Ammonia prices from most origins have risen since mid-February, in response to a short-lived curtailment in shipments from the Black Sea origins which coincided with increased demand. Inventories of Arab Gulf producers are low and apparent shortages are expected to persist.

International prices of ammonium sulphate continued their downward trend in early 1998. In the eastern European market spot prices of ammonium sulphate are now some 70 percent below those of the same period in 1997. For western Europe and the Far East, the decline was less pronounced at around 50 percent. In the US Gulf, however, prices remained almost at the same level, sustained by an increase in demand of about 25 percent.


1998 1997 Change from

January February February last year 1/

( . . . . . . . US$/tonne . . . . . . ) ( percentage )

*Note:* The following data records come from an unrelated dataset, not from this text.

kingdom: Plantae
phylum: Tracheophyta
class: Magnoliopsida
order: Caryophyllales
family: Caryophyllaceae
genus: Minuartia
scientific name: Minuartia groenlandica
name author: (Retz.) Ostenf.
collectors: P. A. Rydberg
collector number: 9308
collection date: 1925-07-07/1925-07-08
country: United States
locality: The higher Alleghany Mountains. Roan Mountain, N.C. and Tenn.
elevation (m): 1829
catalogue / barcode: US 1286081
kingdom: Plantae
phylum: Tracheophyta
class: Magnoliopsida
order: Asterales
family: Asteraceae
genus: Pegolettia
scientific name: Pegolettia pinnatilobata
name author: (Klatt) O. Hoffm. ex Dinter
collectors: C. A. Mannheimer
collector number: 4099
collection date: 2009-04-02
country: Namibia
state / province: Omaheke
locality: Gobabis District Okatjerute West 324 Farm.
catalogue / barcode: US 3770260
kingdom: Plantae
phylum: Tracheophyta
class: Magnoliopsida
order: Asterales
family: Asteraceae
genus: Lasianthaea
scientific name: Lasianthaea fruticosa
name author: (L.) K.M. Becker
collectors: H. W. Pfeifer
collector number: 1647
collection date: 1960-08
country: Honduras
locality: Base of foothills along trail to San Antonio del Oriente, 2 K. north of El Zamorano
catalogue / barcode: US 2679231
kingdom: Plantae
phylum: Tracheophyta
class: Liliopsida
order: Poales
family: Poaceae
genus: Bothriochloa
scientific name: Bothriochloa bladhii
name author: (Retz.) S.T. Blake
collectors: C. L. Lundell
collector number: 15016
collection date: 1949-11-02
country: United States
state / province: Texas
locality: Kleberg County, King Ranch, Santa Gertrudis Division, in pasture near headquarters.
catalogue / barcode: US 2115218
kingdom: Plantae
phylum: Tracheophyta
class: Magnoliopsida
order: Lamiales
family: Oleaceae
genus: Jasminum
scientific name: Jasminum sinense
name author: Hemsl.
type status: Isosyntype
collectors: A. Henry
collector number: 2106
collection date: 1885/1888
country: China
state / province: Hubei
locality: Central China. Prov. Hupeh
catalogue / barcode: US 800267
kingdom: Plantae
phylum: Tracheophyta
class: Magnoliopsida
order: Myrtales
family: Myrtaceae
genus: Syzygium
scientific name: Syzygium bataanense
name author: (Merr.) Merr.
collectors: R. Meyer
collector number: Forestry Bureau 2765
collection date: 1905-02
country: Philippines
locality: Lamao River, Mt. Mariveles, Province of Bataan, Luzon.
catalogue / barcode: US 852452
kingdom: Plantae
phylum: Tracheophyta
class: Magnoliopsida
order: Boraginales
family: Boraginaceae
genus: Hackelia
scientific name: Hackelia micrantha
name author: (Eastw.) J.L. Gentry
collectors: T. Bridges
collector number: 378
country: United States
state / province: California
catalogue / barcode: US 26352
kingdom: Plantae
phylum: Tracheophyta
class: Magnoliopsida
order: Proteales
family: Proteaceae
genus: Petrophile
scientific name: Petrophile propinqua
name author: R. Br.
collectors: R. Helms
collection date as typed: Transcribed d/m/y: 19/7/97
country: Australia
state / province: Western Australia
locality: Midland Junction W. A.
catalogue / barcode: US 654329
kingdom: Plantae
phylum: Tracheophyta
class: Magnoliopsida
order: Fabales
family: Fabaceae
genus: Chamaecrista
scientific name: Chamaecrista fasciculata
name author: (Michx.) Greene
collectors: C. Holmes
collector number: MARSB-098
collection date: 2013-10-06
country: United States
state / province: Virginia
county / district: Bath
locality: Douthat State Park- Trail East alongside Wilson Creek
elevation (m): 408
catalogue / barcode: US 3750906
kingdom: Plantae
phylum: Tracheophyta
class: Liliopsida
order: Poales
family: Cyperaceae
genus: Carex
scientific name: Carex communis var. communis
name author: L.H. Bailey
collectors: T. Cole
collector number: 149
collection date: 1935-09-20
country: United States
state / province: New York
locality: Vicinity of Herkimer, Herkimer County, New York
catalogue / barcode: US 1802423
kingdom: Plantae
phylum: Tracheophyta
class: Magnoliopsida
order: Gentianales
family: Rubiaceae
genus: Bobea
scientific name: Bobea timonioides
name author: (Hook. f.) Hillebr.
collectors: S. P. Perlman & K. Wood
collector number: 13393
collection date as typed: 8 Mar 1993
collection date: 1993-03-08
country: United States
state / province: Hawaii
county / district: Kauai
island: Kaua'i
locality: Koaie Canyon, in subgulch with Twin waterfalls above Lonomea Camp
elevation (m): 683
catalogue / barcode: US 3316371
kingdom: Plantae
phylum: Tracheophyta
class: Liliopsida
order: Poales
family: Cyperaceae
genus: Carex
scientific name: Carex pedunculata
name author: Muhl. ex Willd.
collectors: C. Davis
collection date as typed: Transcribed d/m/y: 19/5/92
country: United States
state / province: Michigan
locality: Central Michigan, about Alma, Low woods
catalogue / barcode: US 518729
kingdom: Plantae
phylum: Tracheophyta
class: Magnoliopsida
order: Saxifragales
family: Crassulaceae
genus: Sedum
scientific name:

eastern Europe 81-90 78-89 154-160 - 46.9
Near East 91-102 82-94 169-173 - 48.7
Ammonium Sulphate

eastern Europe 48-27 13-29 72-75 - 71.3
U.S. Gulf 42-50 42-47 102-105 - 57.0
western Europe 83-88 85-90 90-95 - 5.4
Far East 43-48 33-36 74-79 - 54.3
Diammonium Phosphate

Jordan 208-214 221-217 220-226 - 4.0
North Africa 206-216 210-216 210-215 + 0.2
U.S. Gulf 193-196 191-193 200-203 - 4.6
Triple Superphosphate

North Africa 162-165 162-165 173-177 - 6.6
U.S. Gulf 170-174 170-174 178-181 - 4.2
Muriate of Potash

eastern Europe 85-95 86-94 83-95 + 1.2
Vancouver 115-127 114-126 117-125 - 0.5
western Europe 126-136 128-138 109-116 + 18.3

SOURCE: Compiled from Fertilizer Week and Fertilizer Market Bulletin.
1/ From mid-point of given ranges.

Export prices for diammonium phosphate (DAP) rose in February and are now close to those prevailing a year ago. They are expected to remain generally firm in the short term, reflecting reduced supplies due to production cut backs. However, some of the cut backs are only temporary for plant maintenance. Indications that India would enter the market kept prices at a steady level in the US Gulf; however, Indian importers are awaiting a clarification on the governments policies on DAP subsidies. Nepal and Pakistan are also expected to import in April/May. Morocco has increased its production to meet strong demand from China, Ethiopia, and Europe. In the United States production has also increased to meet the increased domestic market demand usual at this time of the year. Supplies from the CIS are very low.

Prices for triple superphosphate (TSP) are about 5 percent below those of last year and have remained stable during early 1998. Demand has been weak in the first months of 1998.

In early 1998, muriate of potash (MOP) prices were 18 percent higher in western Europe compared to a year earlier but steady in eastern Europe and Canada. Potash prices are expected to remain stable in the short-term. The CIS increased its exports to Asia, the United States, and Latin America and expanded production by approximately 25 percent. Although the depreciation of some currencies in Asia is affecting demand, supply is still limited and prices are expected to continue to rise. China has secured 1.3 million tonnes of imports while the purchases by India depend on the continuation of domestic subsidies. Demand is expected to increase in the near future in Europe and the United States for the spring season plantings while the bulk of demand in Latin America will be later this year.